Dans ce contexte de bouleversement sécuritaire et économique mondial, les citoyens tunisiens naviguent à vue. Aucun responsable politique n’a pris la peine de prendre la parole et d’expliquer aux Tunisiens ce qui se passe, ce qui nous menace et comment nous pourrons y faire face. Il faut admettre que le climat de tension n’est pas propice aux échanges. Si d’un côté, les dirigeants politiques s’enferment dans le mutisme et se murent dans leurs bureaux, de l’autre, et il faut l’admettre, tout ce qui vient de la présidence de la République, du gouvernement et des responsables nommés par Kaïs Saïed est accueilli par des salves de critiques les unes plus acerbes que les autres. L’opposition ne ménage aucun effort pour humilier et rabaisser le président et la Cheffe du gouvernement. C’est de la liberté d’expression, paraît-il. Il n’empêche que le gouvernement doit communiquer, le chef de l’Etat doit s’adresser au peuple, ils doivent expliquer et rassurer, c’est leur tâche, leur responsabilité, leur devoir de dirigeant élu ou désigné.
En attendant, ils devront trouver des solutions aux prix à la consommation qui ne cessent de grimper et débusquer les spéculateurs qui profitent de la misère des autres pour se remplir les poches. Nous risquons d’avoir froid cet hiver et peut-être faim aussi si la guerre en Ukraine va aller jusqu’au bout des menaces du président russe. Poutine qui a décrété la mobilisation partielle menace d’utiliser des armes nucléaires en réaction à la militarisation de l’Ukraine par l’Occident. Espérons que la sagesse regagnera les esprits et que le dialogue retrouvera le chemin des belligérants et de la paix.

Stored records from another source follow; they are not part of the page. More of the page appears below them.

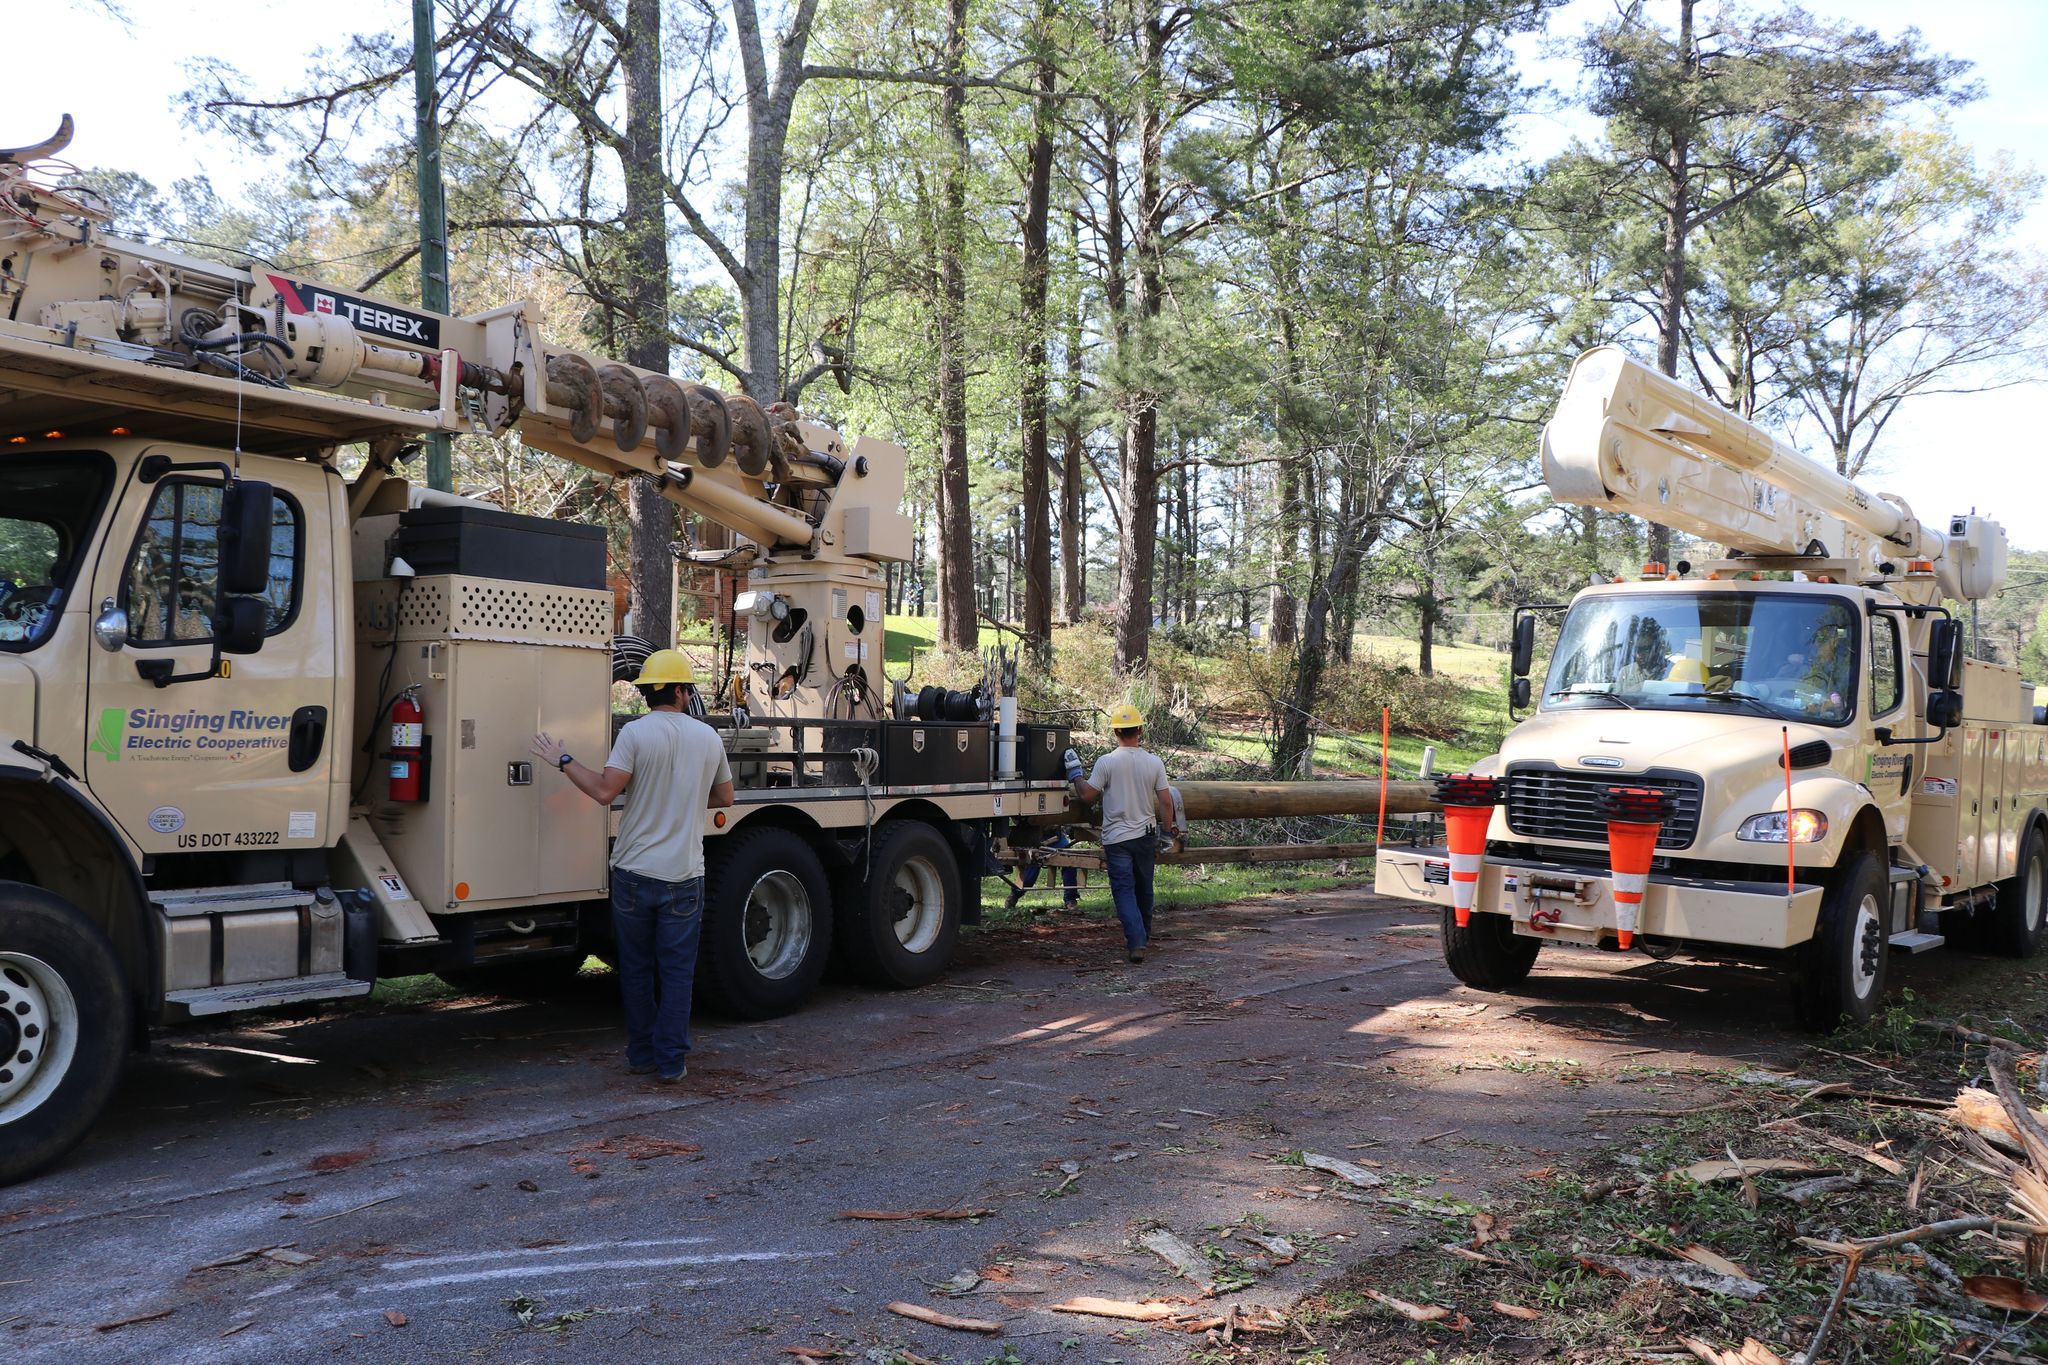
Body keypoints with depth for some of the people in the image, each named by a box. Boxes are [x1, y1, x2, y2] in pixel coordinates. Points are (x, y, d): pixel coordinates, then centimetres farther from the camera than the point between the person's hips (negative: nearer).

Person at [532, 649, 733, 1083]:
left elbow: (605, 791, -15)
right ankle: (671, 1061, 9)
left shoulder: (636, 733, -9)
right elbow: (724, 797, 15)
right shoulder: (708, 737, 3)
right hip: (684, 876, 1)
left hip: (634, 872, -1)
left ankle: (641, 1055, 21)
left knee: (636, 969, 12)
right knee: (677, 971, 7)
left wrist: (563, 761, -4)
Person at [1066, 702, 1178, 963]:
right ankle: (1143, 936, 32)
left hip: (1117, 838, -3)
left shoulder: (1106, 762, -13)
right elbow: (1166, 802, -2)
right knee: (1144, 890, 18)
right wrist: (1166, 833, 10)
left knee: (1125, 892, -1)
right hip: (1146, 836, 3)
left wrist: (1074, 773, 8)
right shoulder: (1154, 762, -4)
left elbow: (1086, 794, -8)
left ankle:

Ici, sous nos cieux, on se prépare à un nouveau scrutin à deux tours décidé par Kaïs Saïed. Certes, il est indispensable de rétablir les institutions constitutionnelles et de manière démocratique, mais seront-elles reconnues par les Tunisiens quand une bonne partie de la classe politique refuse d’y participer en tant que candidats et électeurs ? Et est-ce le bon timing quand les familles tunisiennes sont préoccupées par leur dur quotidien, par le sombre avenir de leurs enfants et par les dizaines de jeunes qui fuient la réalité de leur pays, soit en prenant clandestinement le large soit en se suicidant ? Kaïs Saïed a choisi d’appréhender le processus du 25 juillet par son côté politique. Le gouvernement Bouden, quant à lui, fait ce qu’il peut avec les moyens du bord.
Il ne sera pas étonnant que le volet économique ait le dernier mot avec les jours difficiles qui s’annoncent.